Вилли садится рядом и берет ее за руку:

– Так это действительно был сердечный приступ?

– Да. Доктор сказал, что она слабеет. Сломанная кость и операция, похоже, лишили ее сил. Медсестра сказала мне после этого, что им пришлось сделать ей пластическую операцию на сосудах.

– Она может жить еще очень долго, детка, ты же не знаешь. И что ты там будешь делать? Просто сидеть и ждать, когда она умрет? Не думаю, что тебе это пойдет на пользу.

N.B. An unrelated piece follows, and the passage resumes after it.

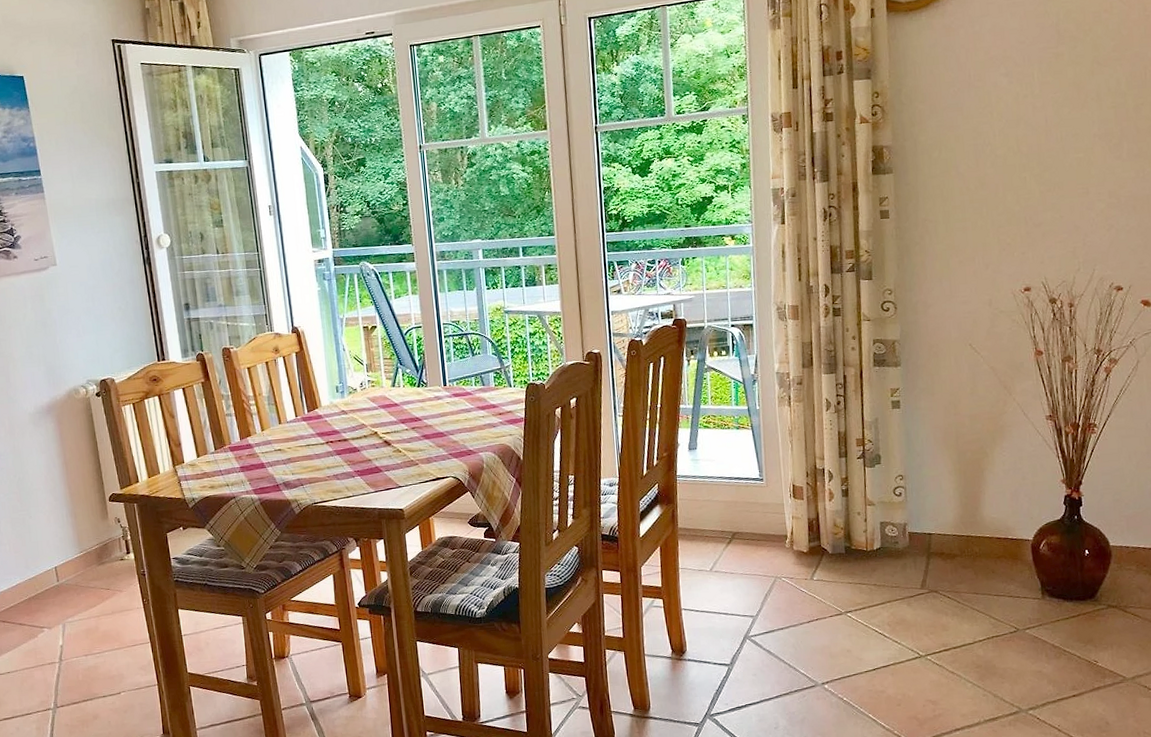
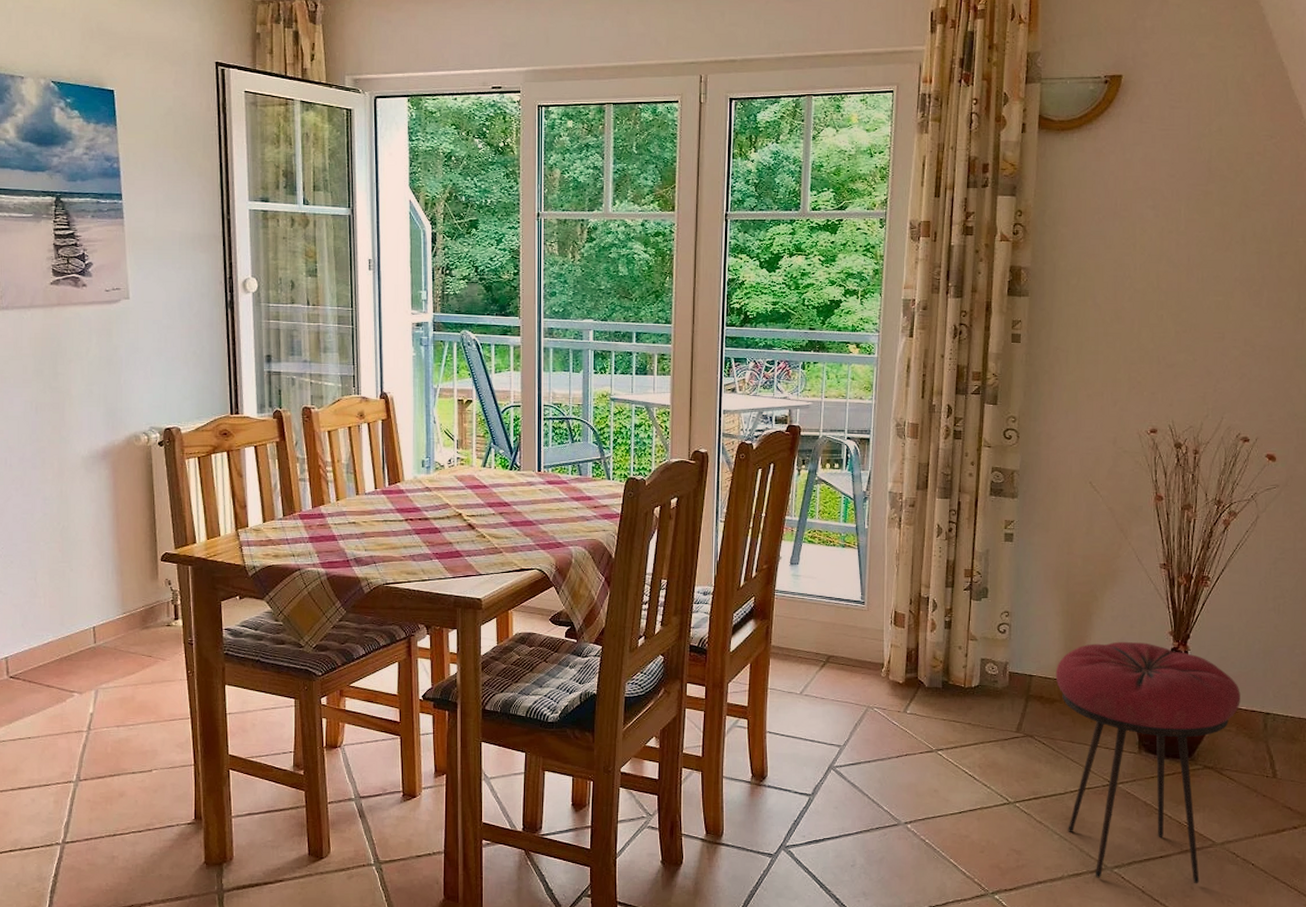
stool: none [953,492,1138,721] -> present [1055,641,1240,884]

Он гладит ее по руке, но Дженни отстраняется и отталкивает его:

– Ты не думаешь, что это пойдет на пользу? Мне? Ты думаешь только о себе! Тебе удобнее, если я останусь, вот в чем все дело. Но знаешь, что? Она – все, что у меня осталось, моя единственная связь со Швецией. Моя последняя ниточка к маме и бабушке.

Вилли почти удается скрыть вздох:

– Хотя бы подумай хорошенько. Ладно, детка? Знаю, сегодняшний день был трудным для тебя, но ты можешь подождать, чтобы понять, как у нее дела. Возможно, она поправится.

Он притягивает ее к себе, и ее напряженное тело расслабляется. Она прислоняется головой к его груди и вдыхает знакомый успокаивающий запах. Его рубашка мокрая, и она расстегивает пару пуговиц и сдвигает ткань в сторону, чтобы прижаться щекой к коже.

– Почему мы здесь больше не сидим? – шепчет она, закрыв глаза, когда морской ветерок обдувает ее лицо.

Мимо с ревом проносится грузовик, и они смеются.

– Вот почему, – шепчет Вилли и целует ее в макушку.